PROMPT: Put the lines of the listing below into a numbered list, from the line with "What is the" up to and including the line with "Rank the series". Skip blank lines and leave the pictures out.

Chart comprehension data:
========================================

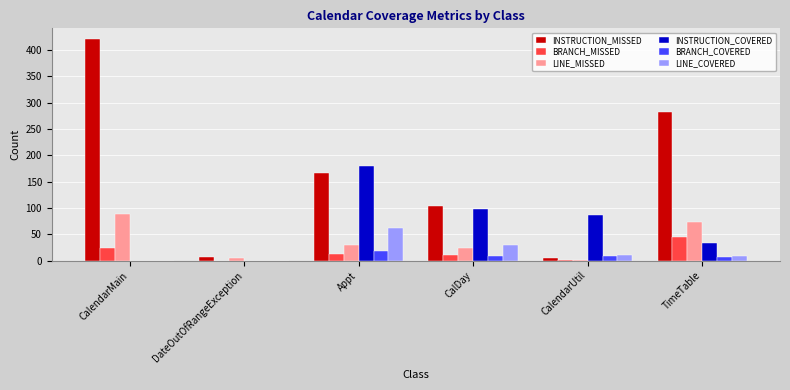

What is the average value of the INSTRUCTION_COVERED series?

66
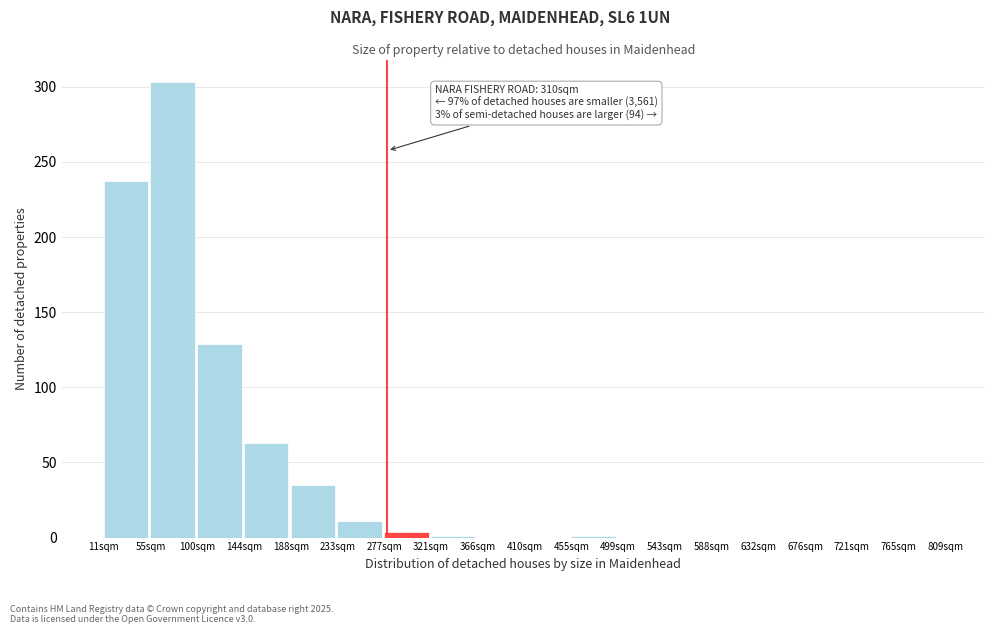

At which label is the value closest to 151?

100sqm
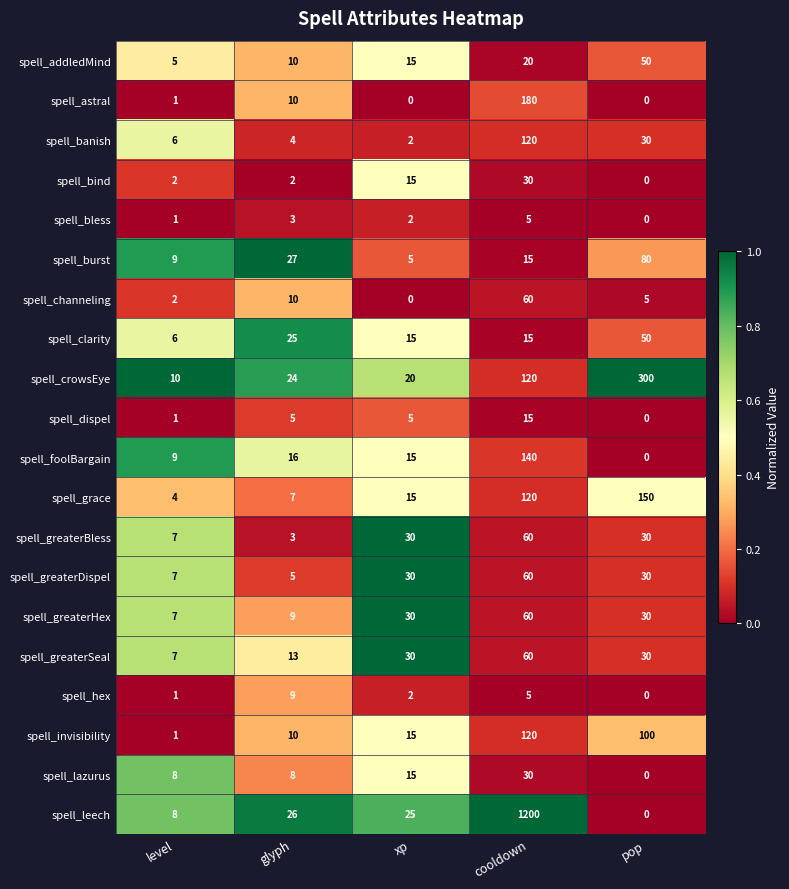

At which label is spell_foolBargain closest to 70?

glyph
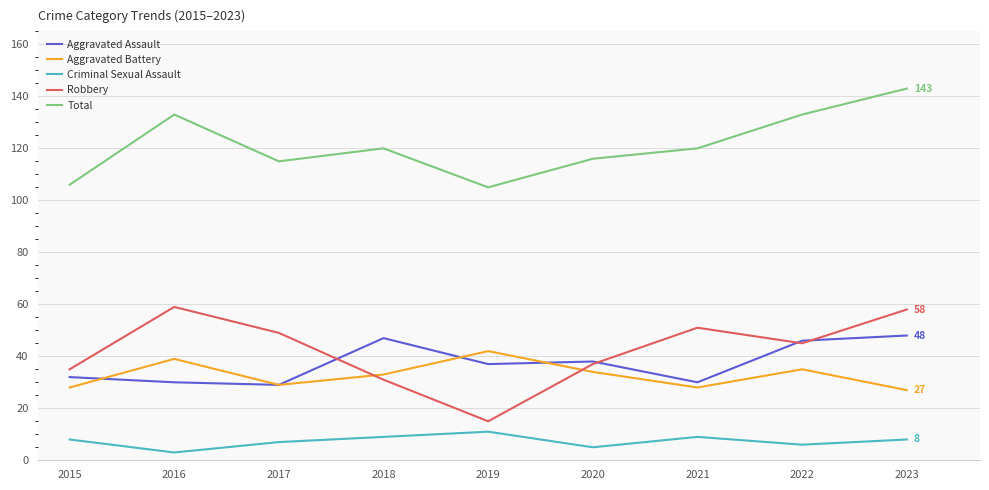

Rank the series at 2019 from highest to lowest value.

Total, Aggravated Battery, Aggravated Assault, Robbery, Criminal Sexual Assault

========================================

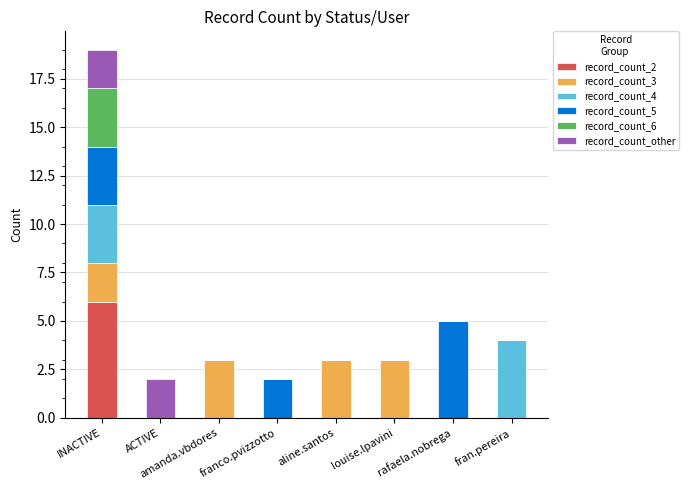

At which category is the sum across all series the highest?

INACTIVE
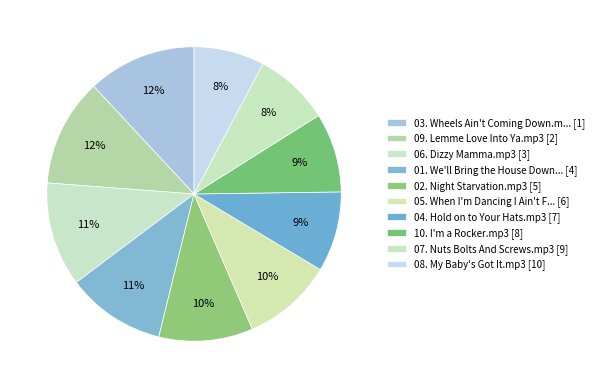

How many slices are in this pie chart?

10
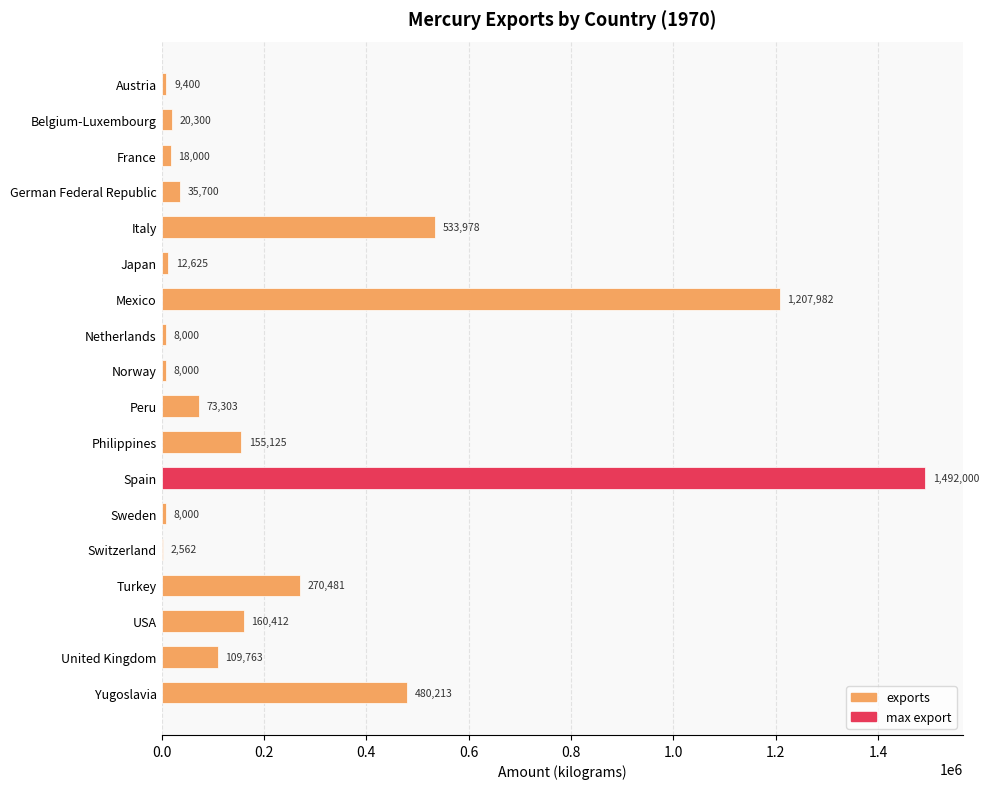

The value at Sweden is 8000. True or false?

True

========================================

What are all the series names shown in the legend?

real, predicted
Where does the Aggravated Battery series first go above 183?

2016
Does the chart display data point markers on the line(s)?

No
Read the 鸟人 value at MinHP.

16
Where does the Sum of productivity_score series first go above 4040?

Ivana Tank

========================================

EXPECTED ANSWER:
1. What is the average value of the INSTRUCTION_COVERED series?
2. 66
3. At which label is the value closest to 151?
4. 100sqm
5. At which label is spell_foolBargain closest to 70?
6. glyph
7. Rank the series at 2019 from highest to lowest value.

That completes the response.